While Newsweek turned to Christopher Hitchens to make sense of the surprising choice of President Obama as this year?s Nobel Peace Prize winner, TIME addressed the issue in at least three places within its latest issue.

Comedian Tracy Morgan offered one take:

I think he deserves it. I think he’s really trying to stop nuclear war. I love Obama. You see how cool he is? You see the way he gets off of Air Force One? He kicks that leg just like Richard Roundtree. Ain’t no other countries gonna mess with us.

On a (slightly) more serious note, a brief article about the history of the Nobel Peace Prize offers this line:

Much has been made of Obama’s seemingly premature win and the committee’s vague reasoning (he promoted “international diplomacy and cooperation between peoples”).

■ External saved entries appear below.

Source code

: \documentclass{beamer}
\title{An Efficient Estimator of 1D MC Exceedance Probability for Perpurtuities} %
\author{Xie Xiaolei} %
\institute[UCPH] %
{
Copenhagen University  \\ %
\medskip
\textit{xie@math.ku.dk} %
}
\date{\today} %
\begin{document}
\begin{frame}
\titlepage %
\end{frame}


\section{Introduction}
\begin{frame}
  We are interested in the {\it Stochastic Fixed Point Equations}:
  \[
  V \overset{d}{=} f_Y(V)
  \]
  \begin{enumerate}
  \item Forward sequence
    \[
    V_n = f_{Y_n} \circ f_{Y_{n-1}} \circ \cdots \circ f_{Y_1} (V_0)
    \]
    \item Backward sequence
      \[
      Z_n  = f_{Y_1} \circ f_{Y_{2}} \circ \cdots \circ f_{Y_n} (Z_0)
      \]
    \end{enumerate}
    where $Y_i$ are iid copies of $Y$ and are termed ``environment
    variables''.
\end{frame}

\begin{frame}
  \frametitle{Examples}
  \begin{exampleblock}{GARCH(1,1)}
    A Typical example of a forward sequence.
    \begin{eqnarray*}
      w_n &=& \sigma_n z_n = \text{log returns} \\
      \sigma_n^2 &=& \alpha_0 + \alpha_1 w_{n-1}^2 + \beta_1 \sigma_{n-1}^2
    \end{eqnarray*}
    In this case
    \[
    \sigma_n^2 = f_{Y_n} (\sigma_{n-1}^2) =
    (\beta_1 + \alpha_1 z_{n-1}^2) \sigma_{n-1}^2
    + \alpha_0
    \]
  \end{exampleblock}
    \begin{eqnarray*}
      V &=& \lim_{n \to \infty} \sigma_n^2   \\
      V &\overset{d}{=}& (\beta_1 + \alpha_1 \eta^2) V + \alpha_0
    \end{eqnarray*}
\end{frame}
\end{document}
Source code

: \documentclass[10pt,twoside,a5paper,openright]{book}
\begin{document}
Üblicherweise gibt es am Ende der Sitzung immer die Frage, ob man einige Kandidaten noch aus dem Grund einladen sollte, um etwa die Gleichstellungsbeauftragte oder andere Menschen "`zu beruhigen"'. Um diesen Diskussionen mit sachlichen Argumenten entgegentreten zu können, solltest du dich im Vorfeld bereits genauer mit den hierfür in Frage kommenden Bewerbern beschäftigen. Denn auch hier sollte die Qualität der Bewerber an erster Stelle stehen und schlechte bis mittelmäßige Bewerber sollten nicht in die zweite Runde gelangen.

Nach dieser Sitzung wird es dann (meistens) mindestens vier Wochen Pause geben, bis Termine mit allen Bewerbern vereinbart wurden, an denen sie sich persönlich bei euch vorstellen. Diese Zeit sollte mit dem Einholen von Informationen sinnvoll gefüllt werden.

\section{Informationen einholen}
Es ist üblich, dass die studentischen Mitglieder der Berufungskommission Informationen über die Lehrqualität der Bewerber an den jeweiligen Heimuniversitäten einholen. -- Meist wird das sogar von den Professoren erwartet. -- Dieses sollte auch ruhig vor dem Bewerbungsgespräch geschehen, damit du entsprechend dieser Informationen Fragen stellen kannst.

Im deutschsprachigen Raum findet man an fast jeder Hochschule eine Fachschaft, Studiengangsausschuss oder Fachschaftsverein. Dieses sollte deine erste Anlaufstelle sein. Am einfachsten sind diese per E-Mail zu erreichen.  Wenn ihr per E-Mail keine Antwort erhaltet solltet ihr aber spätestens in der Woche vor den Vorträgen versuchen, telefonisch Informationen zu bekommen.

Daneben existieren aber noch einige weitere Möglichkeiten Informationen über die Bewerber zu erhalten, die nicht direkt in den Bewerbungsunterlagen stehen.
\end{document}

Seemingly? Seriously? At least TIME includes one acknowledgement that the award is premature at best. You might be surprised to learn that the author responsible for that line of thinking is Obama apologist Joe Klein:

The Nobel Peace Prize, presented prospectively ? a triumph of hope over inexperience ? threatens to become a central metaphor of Barack Obama’s turbocharged political career. He seems fated to be feted for who he is not (George W. Bush) and who he might turn out to be, but not for things he has actually done. This is dangerous stuff, politically. It almost guarantees disappointment.